The gov tech behemoth, one of the few companies in the space to publicly report full results, said this week that its revenue for the first quarter ended March 31 reached $565.2 million, up 10.3 percent from the same period last year.
Net income increased 49.6 percent to about $81.1 million.
In a conference call with investors, CEO Lynn Moore credited much of the growth to the ongoing transition among public agencies to the cloud via Tyler’s technology.
“Our cloud-first strategy further strengthens the resilience and durability of our business model,” he said, offering confidence that the business will continue to thrive even amid economic changes and rising uncertainty.
Tyler has more than 12,400 clients using cloud services.
The company also says it has 45,000 installations in 13,000 locations, with clients in all 50 states. That means trends experienced by the company can reflect what is going on in the wider world of government technology.
One of those trends is anxiety about tariffs.
As procurement officials wonder if and how President Donald Trump’s push for more tariffs might influence their own operations, Moore acknowledged that the company is not “completely immune to the macro conditions affecting many companies,” but was otherwise optimistic in his comments to investors.
He said Tyler is seeing only “minimal” impacts “around the margins of our businesses” from “potential tariffs” and federal funding cuts. Tyler has yet to experience “any fundamental changes in demand or buying behavior,” he said.
As for DOGE — and other efforts to rein in or even claw back federal spending — Moore could point to only a few minor examples of that affecting Tyler. One was a “really small deal” with the Department of Education that was terminated and which amounted to about $100,000.
In all, Moore estimated that no more than five deals have died because of those efforts, with them “adding up to less than $1 million.” Another $1 million or so could be a risk, he told investors.

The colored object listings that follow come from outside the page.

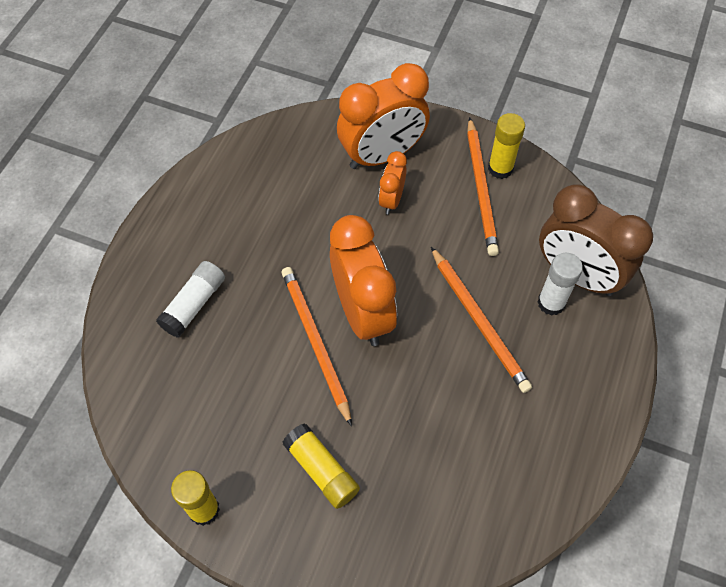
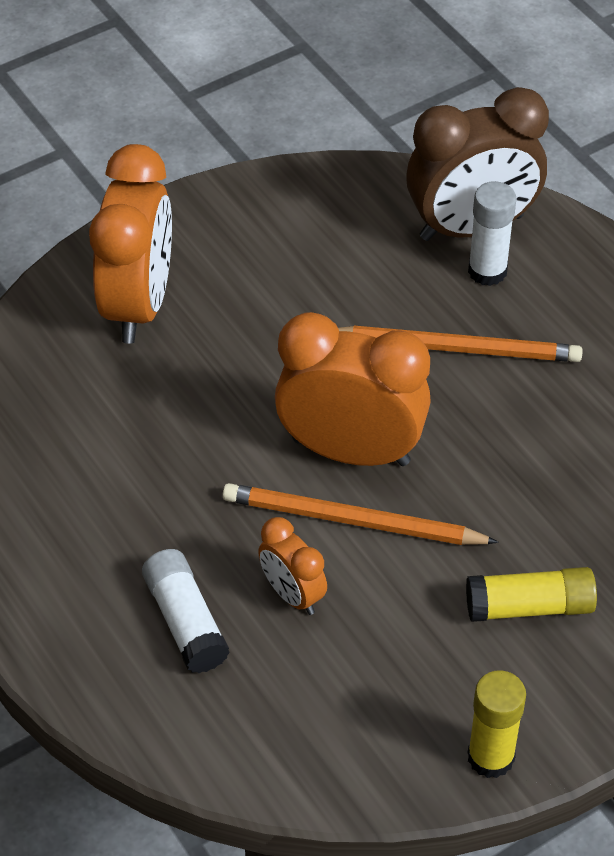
camera: 55 degrees left, 10 degrees down
(391, 200) = (214, 333): orange clock -> orange clock (292, 594)
(481, 189) = (279, 241): orange pencil -> none
(500, 168) = (266, 206): yellow glue stick -> none

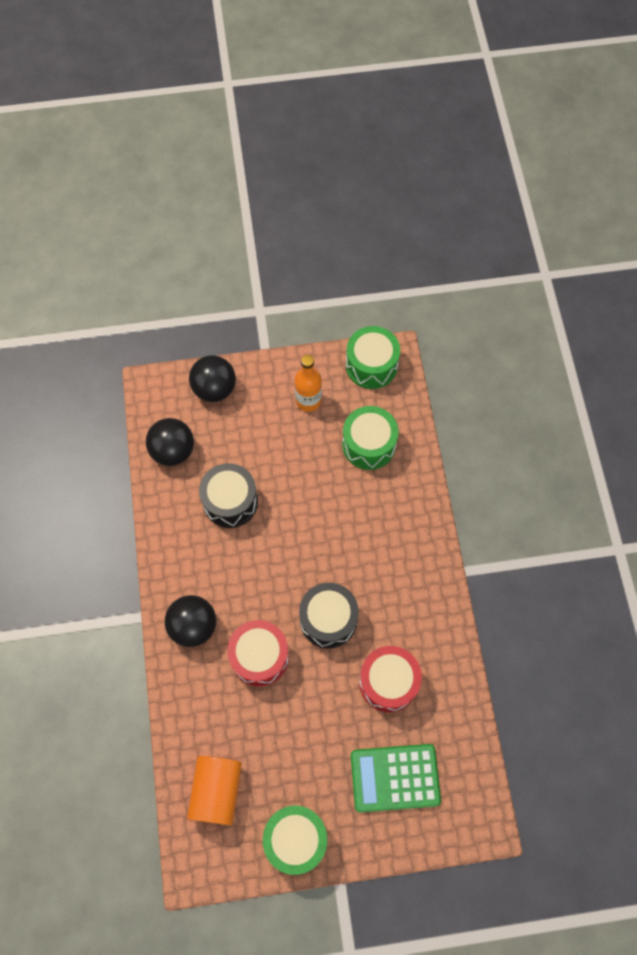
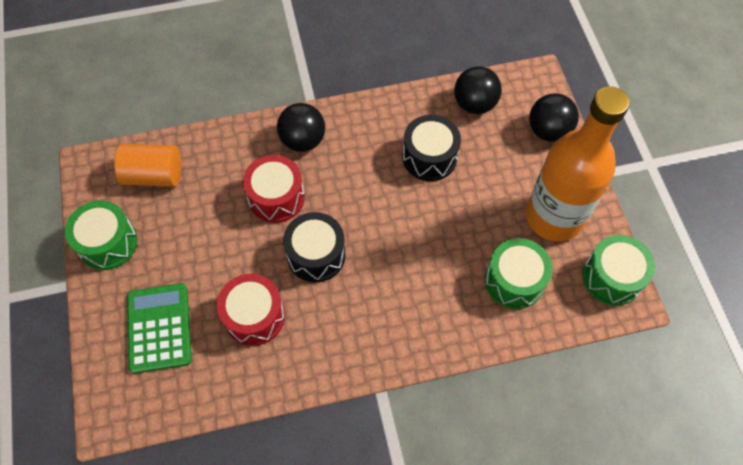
camera: 85 degrees right, 5 degrees down
(308, 400) = (554, 217): orange bottle -> orange bottle, size x2.10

That’s not terribly surprising for a company that earns less than 5 percent of its revenue from the federal government.
“We have not seen and do not currently anticipate any meaningful negative impact on our business from DOGE or similar initiatives as the vast majority of the software and services we provide are considered essential and actually enhance efficiency,” Moore said during the call.
Indeed, Moore said DOGE, “which has become part of our vocabulary,” could present opportunity for Tyler.
That’s because of what he called a “focus on efficiency” that is spreading through governments, and because Tyler provides “essential” software and services that help public agencies bring more digital strength to their activities.
“Rather than viewing these initiatives as a risk, we see opportunities in aligning with efficiency objectives such as those outlined in DOGE, which emphasize modernizing technology as a key component of maximizing government efficiency and productivity,” he said as part of his prepared remarks.
As concerns about recession grow, Moore also put his faith in the relatively reliable property tax revenue streams that local governments use to back their technology purchases, and the tendency of state-level clients to pay for tech via “self-funded services or user fees that do not require appropriated funds from the state budget.”
As he made those comments, Texas was moving ahead with its own DOGE-like cost-cutting effort, the latest state to adopt that philosophy.